About this task:
Would you print each of the entries below precisely as given?

# # # #

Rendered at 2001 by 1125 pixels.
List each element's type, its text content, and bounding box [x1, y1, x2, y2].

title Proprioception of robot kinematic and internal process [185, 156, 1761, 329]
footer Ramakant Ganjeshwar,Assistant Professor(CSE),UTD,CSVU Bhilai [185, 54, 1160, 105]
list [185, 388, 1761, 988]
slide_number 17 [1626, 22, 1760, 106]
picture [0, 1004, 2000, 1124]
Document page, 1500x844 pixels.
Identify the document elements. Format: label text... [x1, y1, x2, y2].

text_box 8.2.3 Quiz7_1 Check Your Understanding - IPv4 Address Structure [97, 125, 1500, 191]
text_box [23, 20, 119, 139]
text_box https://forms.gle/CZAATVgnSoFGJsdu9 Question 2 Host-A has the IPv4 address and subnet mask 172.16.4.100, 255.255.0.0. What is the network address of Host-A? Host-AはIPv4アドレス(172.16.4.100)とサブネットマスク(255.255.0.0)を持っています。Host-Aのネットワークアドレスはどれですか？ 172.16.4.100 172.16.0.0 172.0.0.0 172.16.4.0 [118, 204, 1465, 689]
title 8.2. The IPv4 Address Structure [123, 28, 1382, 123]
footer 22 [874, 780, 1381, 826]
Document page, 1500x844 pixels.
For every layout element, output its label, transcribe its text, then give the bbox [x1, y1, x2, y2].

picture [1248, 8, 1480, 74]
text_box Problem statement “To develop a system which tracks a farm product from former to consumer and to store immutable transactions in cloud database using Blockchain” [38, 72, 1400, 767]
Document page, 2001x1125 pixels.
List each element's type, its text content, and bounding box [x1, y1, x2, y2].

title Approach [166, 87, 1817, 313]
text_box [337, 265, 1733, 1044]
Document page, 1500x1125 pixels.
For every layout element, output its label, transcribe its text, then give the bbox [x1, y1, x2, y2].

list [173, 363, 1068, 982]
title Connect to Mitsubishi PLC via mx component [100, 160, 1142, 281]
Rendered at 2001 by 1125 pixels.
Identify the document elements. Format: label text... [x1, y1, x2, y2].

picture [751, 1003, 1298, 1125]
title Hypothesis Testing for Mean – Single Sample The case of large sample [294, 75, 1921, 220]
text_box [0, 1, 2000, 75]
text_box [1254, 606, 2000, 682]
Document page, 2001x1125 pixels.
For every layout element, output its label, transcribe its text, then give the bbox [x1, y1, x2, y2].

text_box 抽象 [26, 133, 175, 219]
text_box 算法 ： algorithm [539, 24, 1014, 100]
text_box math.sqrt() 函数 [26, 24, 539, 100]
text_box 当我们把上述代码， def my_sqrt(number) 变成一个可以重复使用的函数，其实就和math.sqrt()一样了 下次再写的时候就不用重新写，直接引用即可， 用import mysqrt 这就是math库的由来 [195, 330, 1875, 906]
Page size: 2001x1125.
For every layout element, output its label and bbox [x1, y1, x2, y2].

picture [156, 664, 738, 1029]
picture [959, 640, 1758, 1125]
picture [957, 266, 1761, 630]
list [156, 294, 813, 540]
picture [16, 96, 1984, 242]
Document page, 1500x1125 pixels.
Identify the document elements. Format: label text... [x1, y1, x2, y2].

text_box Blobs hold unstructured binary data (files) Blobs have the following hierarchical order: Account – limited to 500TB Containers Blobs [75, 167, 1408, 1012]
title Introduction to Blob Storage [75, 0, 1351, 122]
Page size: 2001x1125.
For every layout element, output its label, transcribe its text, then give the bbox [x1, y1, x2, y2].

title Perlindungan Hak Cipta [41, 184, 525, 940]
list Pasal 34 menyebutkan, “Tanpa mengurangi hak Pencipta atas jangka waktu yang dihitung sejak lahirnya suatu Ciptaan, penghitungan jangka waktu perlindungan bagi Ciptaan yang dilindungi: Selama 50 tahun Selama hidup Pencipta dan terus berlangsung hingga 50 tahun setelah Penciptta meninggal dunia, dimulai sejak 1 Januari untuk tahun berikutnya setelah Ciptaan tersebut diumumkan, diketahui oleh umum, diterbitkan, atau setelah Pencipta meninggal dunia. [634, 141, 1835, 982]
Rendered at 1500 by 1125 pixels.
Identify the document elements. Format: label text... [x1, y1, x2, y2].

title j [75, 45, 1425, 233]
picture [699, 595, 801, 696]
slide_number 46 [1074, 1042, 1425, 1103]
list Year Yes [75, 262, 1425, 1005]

# # # #

Expected answer:
Rendered at 2001 by 1125 pixels.
List each element's type, its text content, and bounding box [x1, y1, x2, y2].

title Proprioception of robot kinematic and internal process [185, 156, 1761, 329]
footer Ramakant Ganjeshwar,Assistant Professor(CSE),UTD,CSVU Bhilai [185, 54, 1160, 105]
list [185, 388, 1761, 988]
slide_number 17 [1626, 22, 1760, 106]
picture [0, 1004, 2000, 1124]
Document page, 1500x844 pixels.
Identify the document elements. Format: label text... [x1, y1, x2, y2].

text_box 8.2.3 Quiz7_1 Check Your Understanding - IPv4 Address Structure [97, 125, 1500, 191]
text_box [23, 20, 119, 139]
text_box https://forms.gle/CZAATVgnSoFGJsdu9 Question 2 Host-A has the IPv4 address and subnet mask 172.16.4.100, 255.255.0.0. What is the network address of Host-A? Host-AはIPv4アドレス(172.16.4.100)とサブネットマスク(255.255.0.0)を持っています。Host-Aのネットワークアドレスはどれですか？ 172.16.4.100 172.16.0.0 172.0.0.0 172.16.4.0 [118, 204, 1465, 689]
title 8.2. The IPv4 Address Structure [123, 28, 1382, 123]
footer 22 [874, 780, 1381, 826]
Document page, 1500x844 pixels.
For every layout element, output its label, transcribe its text, then give the bbox [x1, y1, x2, y2].

picture [1248, 8, 1480, 74]
text_box Problem statement “To develop a system which tracks a farm product from former to consumer and to store immutable transactions in cloud database using Blockchain” [38, 72, 1400, 767]
Document page, 2001x1125 pixels.
List each element's type, its text content, and bounding box [x1, y1, x2, y2].

title Approach [166, 87, 1817, 313]
text_box [337, 265, 1733, 1044]
Document page, 1500x1125 pixels.
For every layout element, output its label, transcribe its text, then give the bbox [x1, y1, x2, y2].

list [173, 363, 1068, 982]
title Connect to Mitsubishi PLC via mx component [100, 160, 1142, 281]
Rendered at 2001 by 1125 pixels.
Identify the document elements. Format: label text... [x1, y1, x2, y2].

picture [751, 1003, 1298, 1125]
title Hypothesis Testing for Mean – Single Sample The case of large sample [294, 75, 1921, 220]
text_box [0, 1, 2000, 75]
text_box [1254, 606, 2000, 682]
Document page, 2001x1125 pixels.
For every layout element, output its label, transcribe its text, then give the bbox [x1, y1, x2, y2].

text_box 抽象 [26, 133, 175, 219]
text_box 算法 ： algorithm [539, 24, 1014, 100]
text_box math.sqrt() 函数 [26, 24, 539, 100]
text_box 当我们把上述代码， def my_sqrt(number) 变成一个可以重复使用的函数，其实就和math.sqrt()一样了 下次再写的时候就不用重新写，直接引用即可， 用import mysqrt 这就是math库的由来 [195, 330, 1875, 906]
Page size: 2001x1125.
For every layout element, output its label and bbox [x1, y1, x2, y2].

picture [156, 664, 738, 1029]
picture [959, 640, 1758, 1125]
picture [957, 266, 1761, 630]
list [156, 294, 813, 540]
picture [16, 96, 1984, 242]
Document page, 1500x1125 pixels.
Identify the document elements. Format: label text... [x1, y1, x2, y2].

text_box Blobs hold unstructured binary data (files) Blobs have the following hierarchical order: Account – limited to 500TB Containers Blobs [75, 167, 1408, 1012]
title Introduction to Blob Storage [75, 0, 1351, 122]
Page size: 2001x1125.
For every layout element, output its label, transcribe its text, then give the bbox [x1, y1, x2, y2].

title Perlindungan Hak Cipta [41, 184, 525, 940]
list Pasal 34 menyebutkan, “Tanpa mengurangi hak Pencipta atas jangka waktu yang dihitung sejak lahirnya suatu Ciptaan, penghitungan jangka waktu perlindungan bagi Ciptaan yang dilindungi: Selama 50 tahun Selama hidup Pencipta dan terus berlangsung hingga 50 tahun setelah Penciptta meninggal dunia, dimulai sejak 1 Januari untuk tahun berikutnya setelah Ciptaan tersebut diumumkan, diketahui oleh umum, diterbitkan, atau setelah Pencipta meninggal dunia. [634, 141, 1835, 982]
Rendered at 1500 by 1125 pixels.
Identify the document elements. Format: label text... [x1, y1, x2, y2].

title j [75, 45, 1425, 233]
picture [699, 595, 801, 696]
slide_number 46 [1074, 1042, 1425, 1103]
list Year Yes [75, 262, 1425, 1005]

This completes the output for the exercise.